Take honey. A sweet preserve we take for granted that it comes from bees, which collect it from the nectar of flowers. We pick up the bottle from a local shop, believing the honey was collected naturally, is fresh and certainly without contaminants. In most cases, we think that small farmers produced it or it was collected from the wild and packaged by large companies. We consume it as a natural tonic against the chemical assaults of the modern world.

But little do we know how the business of honey has changed. Nobody explains us that the culture of food is linked to biodiversity. And this is further connected with the business—and not pleasure of food. But mess with biodiversity and you mess with food. The ubiquitous bee is one such instance. Some decades ago, leading scientific institutions in India sold the idea of introducing the European bee (Apis mellifera) into the country. This prolific honey producer bee took over the business, virtually replacing the humble but more adapted Indian bees (Apis cerana and Apis dorsata) from our food.

At the same time, the business of honey moved away from small producers, collecting honey from the wild and cultivating it in natural conditions. It became a highly organised business, controlled by a handful of companies that handle all aspects of the trade—from the supply of queen bees to the paraphernalia of bee-housing, from feeding and disease control to linking up with producers across different states. It is an outsourced business, run by franchisees whose job is to find places, like the apple farms of Himachal, where there is nectar for bees.

We have lost the biodiversity of the bee—largely Apis mellifera now makes our honey—and we have lost the diversity of the business. Business is now about commerce, not food. But nature has its way of getting back at us. The European bee is showing signs of overuse across the world. In the US and Europe there is worrying news about honeybee colony collapses—bees are disappearing from colonies. This is in turn is hitting crop production as bees play a critical role in pollinating food crops across the US—a service, officially billed at some US$ 20 billion annually. The trade in pollinator bees involves carting bee colonies across the county, where crops need their service. But now there is evidence that such overwork, combined with the use of nasty new pesticides, new diseases and immune-suppressed bees, is destroying bees.

In India, things are no different. The dependence on an introduced species and emphasis on overproduction means the overworked bees are susceptible to diseases. The creatures are immune-suppressed and not adapted to local conditions. So, the answer is to feed bees antibiotics mixed liberally in sugar syrup. The bee makes honey and with it comes the lethal dose of antibiotics.
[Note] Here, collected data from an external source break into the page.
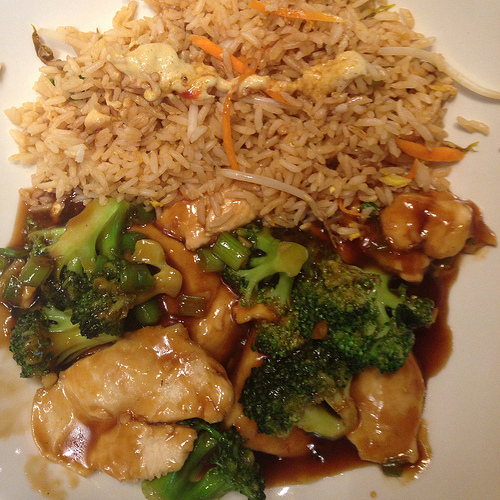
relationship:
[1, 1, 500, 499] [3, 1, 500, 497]
plate of chinese food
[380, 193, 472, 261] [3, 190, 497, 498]
chicken has sauce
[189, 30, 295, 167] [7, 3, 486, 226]
carrots in rice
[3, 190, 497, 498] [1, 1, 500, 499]
sauce on plate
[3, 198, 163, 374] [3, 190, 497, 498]
broccoli pieces has sauce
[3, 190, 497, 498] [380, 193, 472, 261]
sauce on chicken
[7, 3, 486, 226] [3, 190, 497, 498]
rice has sauce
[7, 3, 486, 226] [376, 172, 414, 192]
rice has something yellow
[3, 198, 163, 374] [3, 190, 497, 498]
broccoli pieces has brown sauce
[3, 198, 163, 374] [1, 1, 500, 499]
broccoli pieces are on plate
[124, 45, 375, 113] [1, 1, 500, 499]
meat on plate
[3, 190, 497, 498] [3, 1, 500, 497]
sauce on food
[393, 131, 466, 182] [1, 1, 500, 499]
pieces of carrot are on plate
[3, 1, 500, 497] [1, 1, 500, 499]
food on plate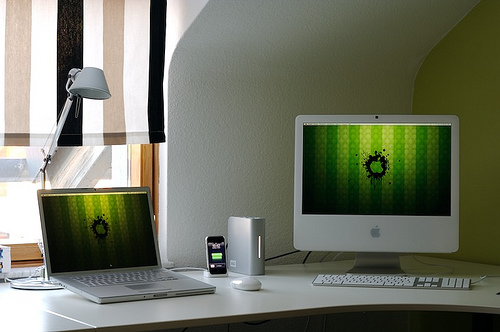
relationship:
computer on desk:
[294, 113, 472, 290] [1, 252, 499, 330]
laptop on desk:
[36, 185, 218, 305] [1, 252, 499, 330]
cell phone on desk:
[203, 234, 230, 279] [1, 252, 499, 330]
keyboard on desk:
[310, 273, 475, 291] [1, 252, 499, 330]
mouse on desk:
[231, 274, 264, 293] [1, 252, 499, 330]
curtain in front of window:
[1, 0, 167, 144] [1, 1, 164, 262]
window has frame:
[1, 1, 164, 262] [1, 143, 161, 267]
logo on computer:
[368, 224, 383, 238] [294, 113, 472, 290]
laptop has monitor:
[36, 185, 218, 305] [40, 190, 162, 275]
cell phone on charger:
[203, 234, 230, 279] [202, 269, 231, 278]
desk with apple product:
[1, 252, 499, 330] [294, 113, 472, 290]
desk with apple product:
[1, 252, 499, 330] [203, 234, 230, 279]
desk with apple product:
[1, 252, 499, 330] [36, 185, 218, 305]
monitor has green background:
[291, 112, 462, 255] [305, 128, 451, 210]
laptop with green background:
[36, 185, 218, 305] [52, 193, 149, 271]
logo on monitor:
[368, 224, 383, 238] [291, 112, 462, 255]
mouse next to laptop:
[231, 274, 264, 293] [36, 185, 218, 305]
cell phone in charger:
[203, 234, 230, 279] [202, 269, 231, 278]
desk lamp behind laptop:
[8, 65, 112, 292] [36, 185, 218, 305]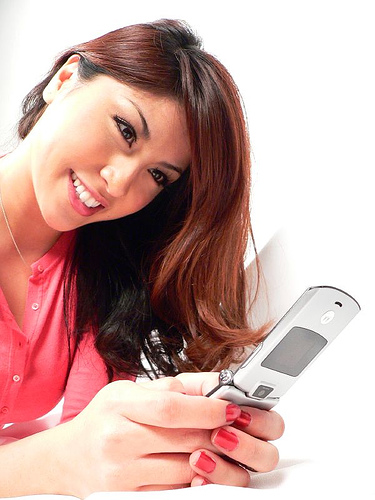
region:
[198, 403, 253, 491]
red polish on a woman's nails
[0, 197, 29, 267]
a thin silver necklace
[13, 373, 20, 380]
a tiny pink blouse button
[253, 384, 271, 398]
the camera window on a phone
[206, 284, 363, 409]
a flip top razr cell phone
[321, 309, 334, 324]
the motorola symbol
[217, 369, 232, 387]
a flip top phone hinge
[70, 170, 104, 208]
white teeth on a woman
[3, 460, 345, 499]
a white blanket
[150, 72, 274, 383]
light brown highlights in a woman's hair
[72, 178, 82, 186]
white colored human tooth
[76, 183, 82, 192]
white colored human tooth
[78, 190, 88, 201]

When the Pollution Monitoring Laboratory of the Centre for Science and Environment (CSE) checked honey, it found cocktail of antibiotics—mostly banned and prohibited in food. It found everything from the commonly used Ampicillin, Enrofloxacin, Ciprofloxacin, Erythromycin to the strictly banned Chloramphenicol in honey made and packaged by the biggest and the most known. Any doctor will tell you these antibiotics in food are bad, because they not only have health impacts but also make disease-causing bacteria resistant to antibiotics. Over-exposure to antibiotics is not just leading to super-bugs in hospitals. We are also getting small doses of antibiotics through food. Because of this doctors want us to be careful with antibiotics. It is also because of this that food regulators say there should be no—or minimum and controlled— antibiotics in our food.

This is where the equation between big businesses and food gets murky. CSE’s laboratory checked two foreign brands bought from our local store. We know Europe has banned Indian honey for having these antibiotics. They did this because they say they care about their health.

Good. But then who cares about our health? Both brands we checked had high levels of antibiotics. The health-conscious companies, in this case from Australia and Switzerland, do not check antibiotics in products they export to our world. It is about double-standards and it stinks. But why should they care for our health, when our government does not? The same government, which makes strict standards for exported honey, does not care about what we use domestically. There are no standards for antibiotics in Indian honey.

This is the age of big and powerful business taking over our kitchen, because we have complicit food regulators. The recently set up Food Safety and Standards Authority has been dead on entry. Do not be surprised. Be angry. This is not a business we should allow for takeover. It is about us. Our bodies. Our self.